TESTO IN ESAME
Negli ultimi anni, vista anche la vastità del problema del fumo, è emerso un sempre maggiore interesse verso alcune terapie complementari a quelle farmacologiche. Alcune di esse risultano essere efficaci, tuttavia, non vi sono sufficienti prove scientifiche che ne testimonino l’efficacia.
A fare il punto di ciò che funziona e cosa no, è il National center for complementary and integrative health (Nccih), agenzia governativa statunitense che si occupa di medicina complementare, secondo il quale «vi sono prove che suggeriscono come alcune pratiche di meditazione mente-corpo, lo yoga e altre tecniche di rilassamento, come l’immaginazione guidata o il rilassamento muscolare, possano aiutare le persone a smettere di fumare». «È inoltre dimostrato   – spiega l’organismo – che l’agopuntura è un’altra pratica utile contro il vizio del fumo ma solo per un breve periodo, non esistono infatti prove sulla sua efficacia a lungo termine».
Sono invece risultati conflittuali gli studi sull’ipnosi come metodo complementare anti-fumo. A queste terapie, secondo il Nccih, si aggiunge anche l’assunzione di alcuni integratori, in particolare la S-adenosil metionina (Sam), conosciuta anche come ademetionina, la lobelina, alcaloide derivante dalla pianta Lobelia inflata, e l’iperico, pianta officinale con proprietà fitoterapeutiche, in particolare antidepressive e antivirali.

ESTRATTI DI DATI
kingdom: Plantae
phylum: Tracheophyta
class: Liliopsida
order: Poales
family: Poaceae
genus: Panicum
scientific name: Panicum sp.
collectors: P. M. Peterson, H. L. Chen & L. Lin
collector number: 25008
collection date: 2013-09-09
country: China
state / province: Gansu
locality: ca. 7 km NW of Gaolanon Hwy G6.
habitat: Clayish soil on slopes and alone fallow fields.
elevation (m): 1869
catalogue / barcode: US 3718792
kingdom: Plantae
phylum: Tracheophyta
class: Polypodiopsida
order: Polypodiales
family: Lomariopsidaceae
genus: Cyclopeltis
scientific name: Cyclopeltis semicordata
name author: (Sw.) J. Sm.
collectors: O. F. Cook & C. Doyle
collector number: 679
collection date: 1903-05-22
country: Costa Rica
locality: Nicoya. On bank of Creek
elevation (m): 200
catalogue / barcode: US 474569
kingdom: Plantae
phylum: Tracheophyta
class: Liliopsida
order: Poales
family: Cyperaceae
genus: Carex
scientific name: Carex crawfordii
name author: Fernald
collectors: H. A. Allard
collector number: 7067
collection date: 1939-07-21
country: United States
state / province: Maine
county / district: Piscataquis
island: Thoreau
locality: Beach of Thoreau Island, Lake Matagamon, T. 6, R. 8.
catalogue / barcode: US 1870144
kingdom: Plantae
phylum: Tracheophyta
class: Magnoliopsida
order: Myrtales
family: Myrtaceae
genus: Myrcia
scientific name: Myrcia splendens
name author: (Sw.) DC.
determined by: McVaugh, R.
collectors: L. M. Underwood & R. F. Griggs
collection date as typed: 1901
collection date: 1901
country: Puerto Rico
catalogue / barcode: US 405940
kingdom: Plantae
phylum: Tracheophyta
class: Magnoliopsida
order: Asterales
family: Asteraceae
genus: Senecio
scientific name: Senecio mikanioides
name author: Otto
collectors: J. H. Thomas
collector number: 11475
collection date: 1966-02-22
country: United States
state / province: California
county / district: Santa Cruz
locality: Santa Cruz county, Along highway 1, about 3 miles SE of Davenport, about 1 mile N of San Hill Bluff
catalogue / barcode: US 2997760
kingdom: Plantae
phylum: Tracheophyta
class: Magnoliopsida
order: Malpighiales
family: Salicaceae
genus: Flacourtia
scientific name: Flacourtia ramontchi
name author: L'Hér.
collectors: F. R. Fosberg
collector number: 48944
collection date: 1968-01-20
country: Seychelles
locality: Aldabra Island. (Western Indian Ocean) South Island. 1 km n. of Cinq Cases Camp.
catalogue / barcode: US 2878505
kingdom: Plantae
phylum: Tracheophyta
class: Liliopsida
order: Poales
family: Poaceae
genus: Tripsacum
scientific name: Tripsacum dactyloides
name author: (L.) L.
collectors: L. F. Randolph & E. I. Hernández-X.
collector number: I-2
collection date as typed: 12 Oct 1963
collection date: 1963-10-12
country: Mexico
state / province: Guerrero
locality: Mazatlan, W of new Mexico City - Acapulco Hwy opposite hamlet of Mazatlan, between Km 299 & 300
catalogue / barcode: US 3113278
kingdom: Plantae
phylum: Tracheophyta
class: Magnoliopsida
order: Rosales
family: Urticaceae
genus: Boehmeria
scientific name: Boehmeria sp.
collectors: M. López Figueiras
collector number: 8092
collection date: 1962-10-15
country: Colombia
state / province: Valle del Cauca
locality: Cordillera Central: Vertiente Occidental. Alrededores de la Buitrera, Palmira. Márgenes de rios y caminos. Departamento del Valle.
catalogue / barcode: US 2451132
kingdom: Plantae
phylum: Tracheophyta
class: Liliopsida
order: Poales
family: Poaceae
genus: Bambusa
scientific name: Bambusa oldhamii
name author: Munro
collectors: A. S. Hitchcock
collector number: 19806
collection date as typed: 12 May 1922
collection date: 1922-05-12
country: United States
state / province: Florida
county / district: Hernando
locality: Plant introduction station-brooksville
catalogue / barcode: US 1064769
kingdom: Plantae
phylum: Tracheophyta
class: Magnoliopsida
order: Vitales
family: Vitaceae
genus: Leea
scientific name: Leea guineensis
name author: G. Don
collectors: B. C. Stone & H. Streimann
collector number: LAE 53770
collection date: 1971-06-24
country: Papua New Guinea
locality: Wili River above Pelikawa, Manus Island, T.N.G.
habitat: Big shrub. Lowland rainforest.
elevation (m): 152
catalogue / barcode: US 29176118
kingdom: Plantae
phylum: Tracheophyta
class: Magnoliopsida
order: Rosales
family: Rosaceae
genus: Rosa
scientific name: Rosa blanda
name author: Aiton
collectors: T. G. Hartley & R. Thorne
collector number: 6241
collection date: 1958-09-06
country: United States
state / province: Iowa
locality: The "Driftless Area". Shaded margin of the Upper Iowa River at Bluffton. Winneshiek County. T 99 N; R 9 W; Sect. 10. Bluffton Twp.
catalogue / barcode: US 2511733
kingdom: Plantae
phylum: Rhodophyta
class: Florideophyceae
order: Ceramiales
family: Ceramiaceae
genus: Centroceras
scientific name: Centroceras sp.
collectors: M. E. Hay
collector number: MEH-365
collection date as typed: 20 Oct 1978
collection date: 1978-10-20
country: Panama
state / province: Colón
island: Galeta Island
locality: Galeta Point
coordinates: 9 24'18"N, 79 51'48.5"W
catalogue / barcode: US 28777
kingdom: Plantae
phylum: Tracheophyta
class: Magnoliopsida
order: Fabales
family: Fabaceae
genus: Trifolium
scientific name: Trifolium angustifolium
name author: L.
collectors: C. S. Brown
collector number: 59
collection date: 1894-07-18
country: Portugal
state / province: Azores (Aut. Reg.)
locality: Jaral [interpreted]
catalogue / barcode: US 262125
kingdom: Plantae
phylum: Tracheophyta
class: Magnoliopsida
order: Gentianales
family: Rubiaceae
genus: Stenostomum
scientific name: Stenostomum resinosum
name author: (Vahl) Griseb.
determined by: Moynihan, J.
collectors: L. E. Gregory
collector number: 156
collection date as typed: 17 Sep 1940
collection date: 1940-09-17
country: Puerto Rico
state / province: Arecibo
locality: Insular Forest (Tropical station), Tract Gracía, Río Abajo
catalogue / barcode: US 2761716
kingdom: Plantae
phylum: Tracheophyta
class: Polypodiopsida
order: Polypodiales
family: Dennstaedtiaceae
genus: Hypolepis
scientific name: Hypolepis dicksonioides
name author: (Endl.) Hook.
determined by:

CONSEGNA 1
Nel testo sulle terapie anti-fumo, riporta tutto quanto va da "Sono invece risultati" giù fino a "antidepressive e antivirali.", sostituendo "iperico" con "erba di San Giovanni".
CONSEGNA 2
Indica se ciascuna affermazione concorda con il testo sulle terapie anti-fumo. Rispondi sì o no e cita le parole decisive del testo.
(a) Secondo il Nccih l’agopuntura aiuta a smettere di fumare anche a lungo termine.
(b) Gli studi sull’ipnosi come metodo complementare anti-fumo hanno dato risultati conflittuali.
(c) Il Nccih è un’agenzia governativa statunitense.

SVOLGIMENTO 1
Sono invece risultati conflittuali gli studi sull’ipnosi come metodo complementare anti-fumo. A queste terapie, secondo il Nccih, si aggiunge anche l’assunzione di alcuni integratori, in particolare la S-adenosil metionina (Sam), conosciuta anche come ademetionina, la lobelina, alcaloide derivante dalla pianta Lobelia inflata, e l’erba di San Giovanni, pianta officinale con proprietà fitoterapeutiche, in particolare antidepressive e antivirali.

SVOLGIMENTO 2
(a) No: «non esistono infatti prove sulla sua efficacia a lungo termine».
(b) Sì: «Sono invece risultati conflittuali gli studi sull’ipnosi come metodo complementare anti-fumo».
(c) Sì: «agenzia governativa statunitense che si occupa di medicina complementare».